A first property is that parameter \(Z\) is a scale variable. In fact, by using the change of variable \(x=X/Z\) and defining the aggregate parameter \(M^{1}=m^{1}/Z,\) our model in (12) becomes

$$\begin{aligned} F:\ \ x^{\prime }=\left\{ \begin{array}{ll} f(x)=(1+S^{1})x+M^{1}&\quad \mathrm{{if}}\ |x|<1\\ g(x)=(1+S^{1}+S^{2})x&\quad \mathrm{{if}}\ |x|>1\\ \end{array} \right. . \end{aligned}$$

(13)

to which we shall refer henceforth. Parameter \(M^{1}\) can be positive, negative or zero. The case \(M^{1}=0\) leads to a non-chaotic map with peculiar properties, which has been completely investigated in the paper cited above. The two cases with a positive and negative sign of \(M^{1}\) are topologically conjugated to each other, as it can easily be seen using the change of variable \(y=-x\). So we can state the following:

Property A

Map \(F\) in (13) with \(M^{1}<0\) is topologically conjugated with the same map with \(M^{1}>0\).

Thus, in the following, we shall consider only the positive sign, \(M^{1}>0\). So the model of interest, which we rewrite as follows:

$$\begin{aligned} F:\ \ x^{\prime }=\left\{ \begin{array}{lll} g(x)=(1+S^{1}+S^{2})x&\quad \mathrm{{if}}\ x<-1\\ f(x)=(1+S^{1})x+M^{1}&\quad \mathrm{{if}}\ -1<x<1\\ g(x)=(1+S^{1}+S^{2})x&\quad \mathrm{{if}}\ x>1\\ \end{array} \right. \end{aligned}$$

(14)

is represented by a one-dimensional piecewise linear discontinuous map, with two discontinuity points. The study of the dynamics of piecewise linear discontinuous maps with two discontinuity points is a new field of research that is not yet completely understood. An immediate property for our class of maps, associated with the piecewise linear structure, is that the appearance of cycles cannot occur via fold (or tangent) bifurcation, as is usually the case in smooth maps. Instead, here a cycle can only appear/disappear via a border collision bifurcation. This term was used for the first time in the papers by Nusse and Yorke (1992, 1995) and is now extensively used in the literature of piecewise smooth systems. A cycle undergoes a border collision bifurcation when one of its periodic points merges with a discontinuity point.

## Your tasks
1. Retype the stretch of the passage on the piecewise linear map from "is represented by" through "a discontinuity point.".
2. In the passage on the piecewise linear map, why is it enough to study only positive values of the parameter M¹ rather than negative ones?
None of the data after the text is needed for the work here.

Saved data entries:
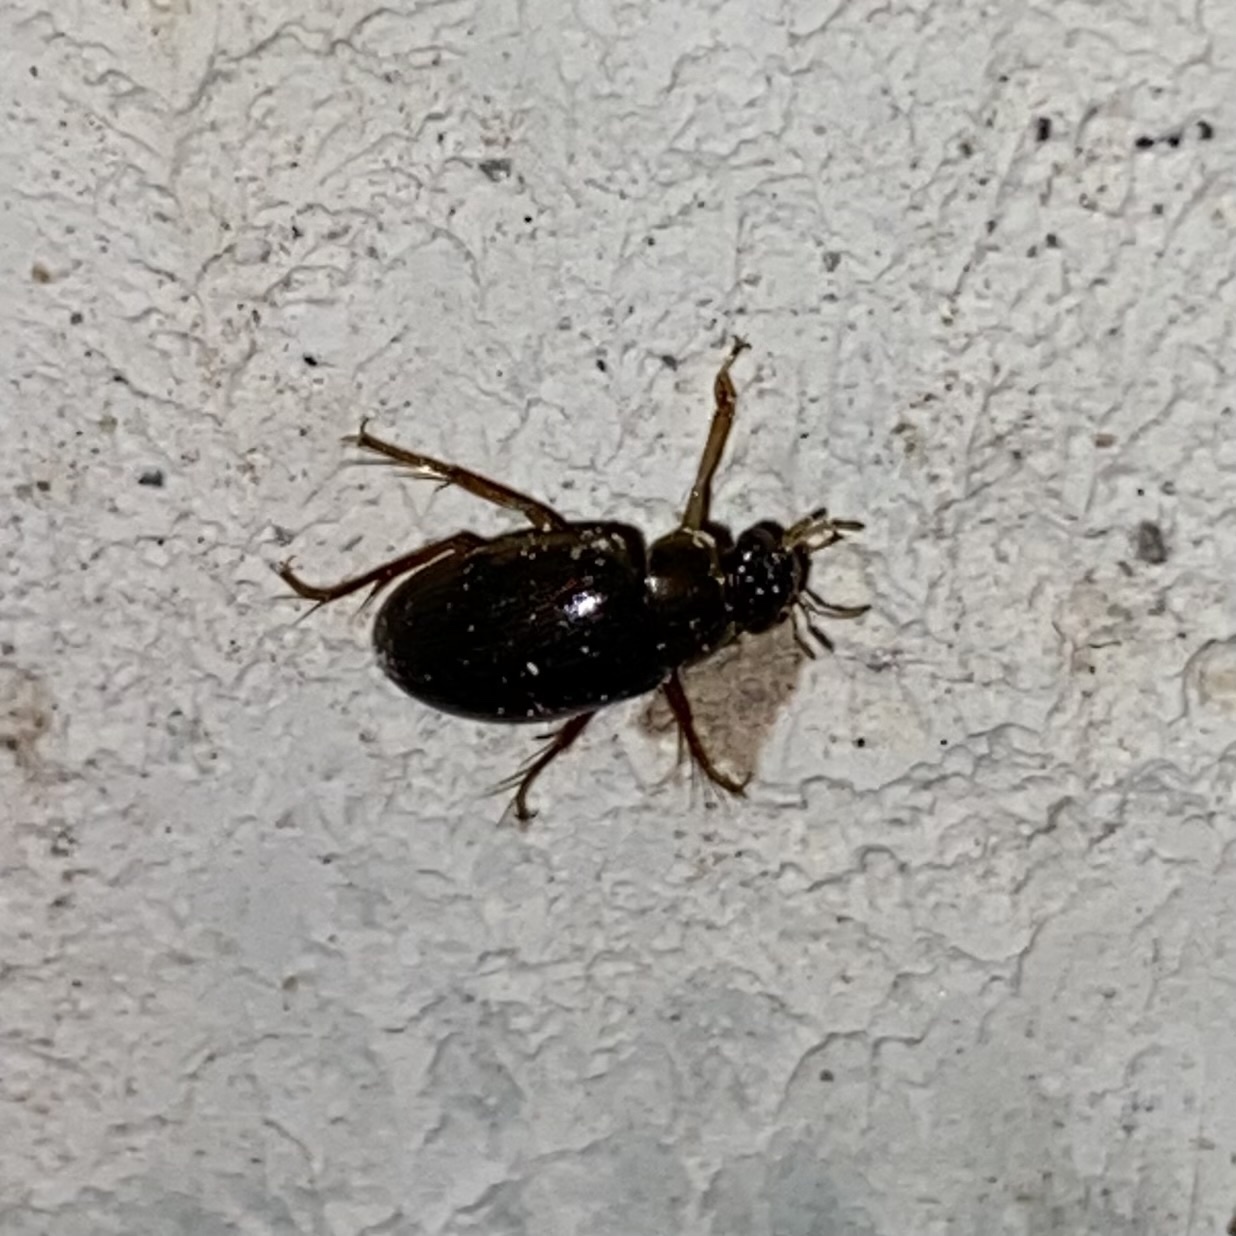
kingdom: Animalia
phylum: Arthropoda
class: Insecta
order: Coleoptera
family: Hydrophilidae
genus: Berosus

...

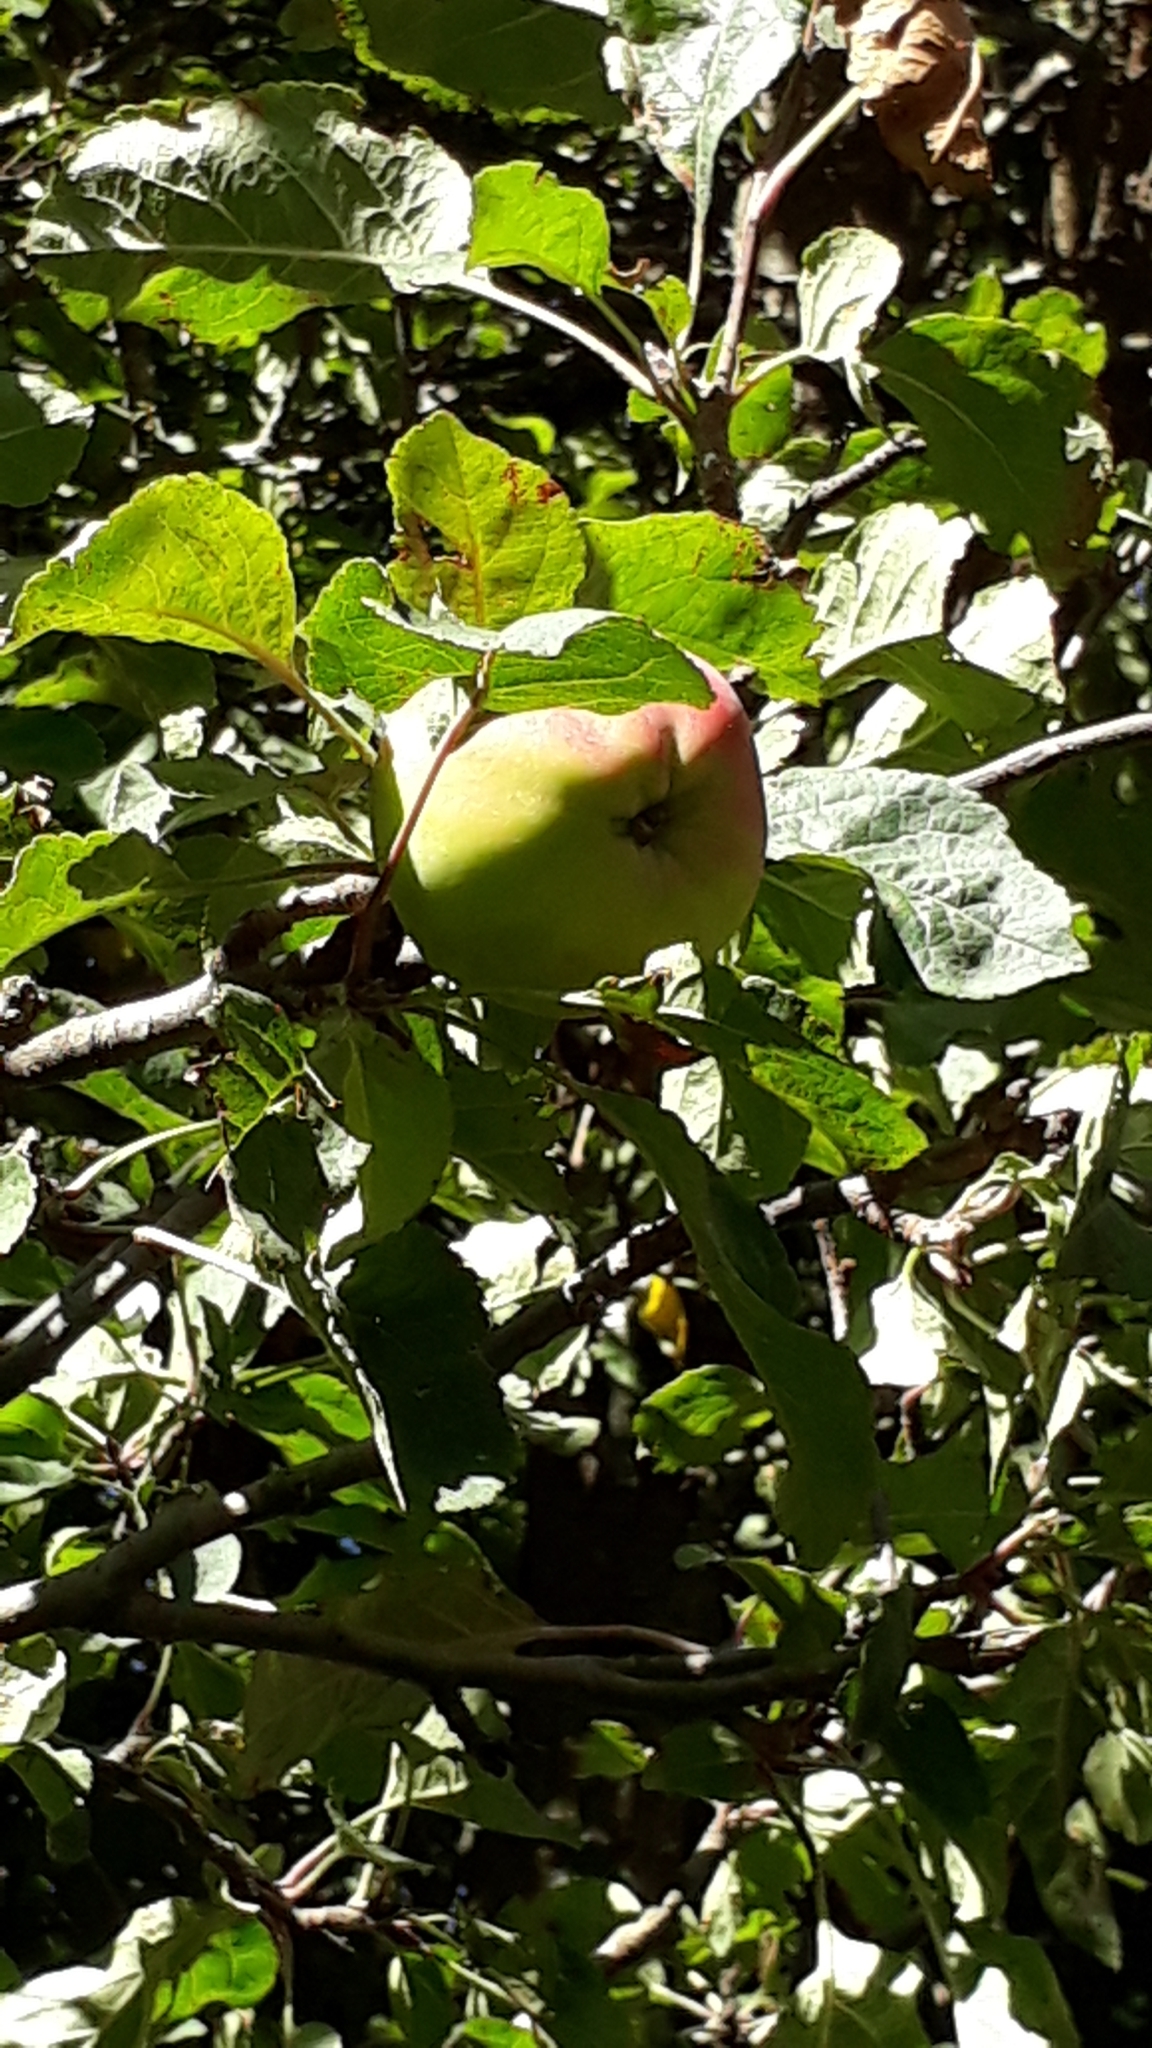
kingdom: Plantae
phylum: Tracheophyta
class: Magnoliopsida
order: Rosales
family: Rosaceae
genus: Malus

==

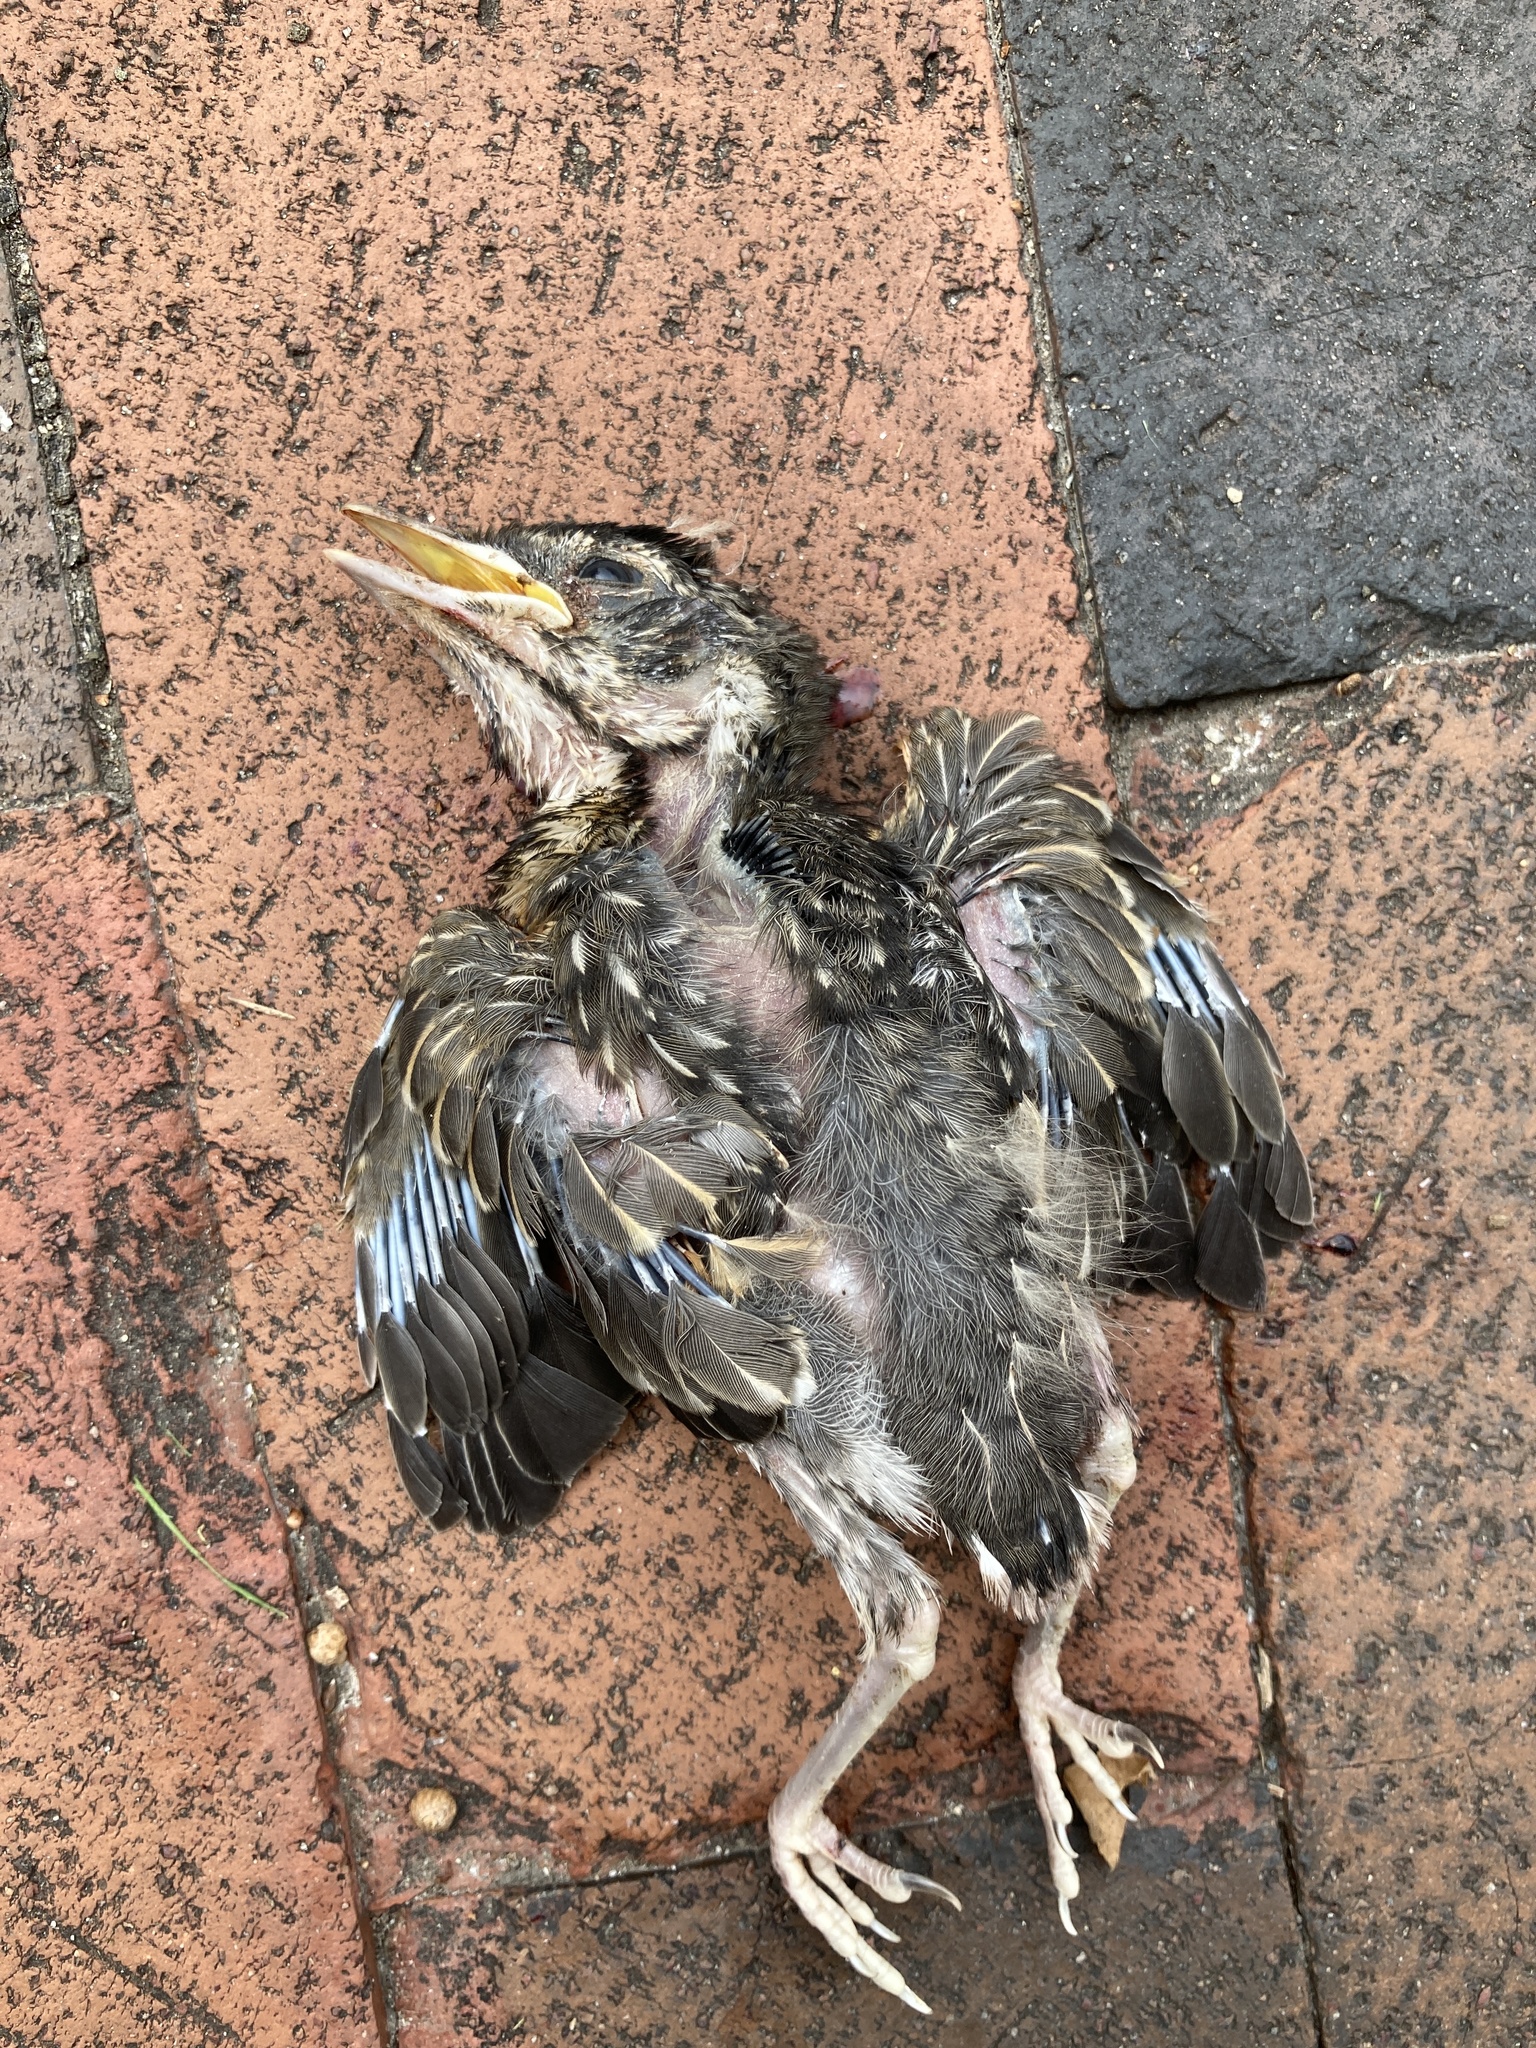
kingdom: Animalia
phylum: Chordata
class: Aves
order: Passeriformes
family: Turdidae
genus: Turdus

## Task solutions
1.
is represented by a one-dimensional piecewise linear discontinuous map, with two discontinuity points. The study of the dynamics of piecewise linear discontinuous maps with two discontinuity points is a new field of research that is not yet completely understood. An immediate property for our class of maps, associated with the piecewise linear structure, is that the appearance of cycles cannot occur via fold (or tangent) bifurcation, as is usually the case in smooth maps. Instead, here a cycle can only appear/disappear via a border collision bifurcation. This term was used for the first time in the papers by Nusse and Yorke (1992, 1995) and is now extensively used in the literature of piecewise smooth systems. A cycle undergoes a border collision bifurcation when one of its periodic points merges with a discontinuity point.

2. The map with M¹ < 0 is topologically conjugated to the same map with M¹ > 0, as the change of variable y = −x shows (Property A). So the negative case behaves like the positive one, and studying M¹ > 0 covers both.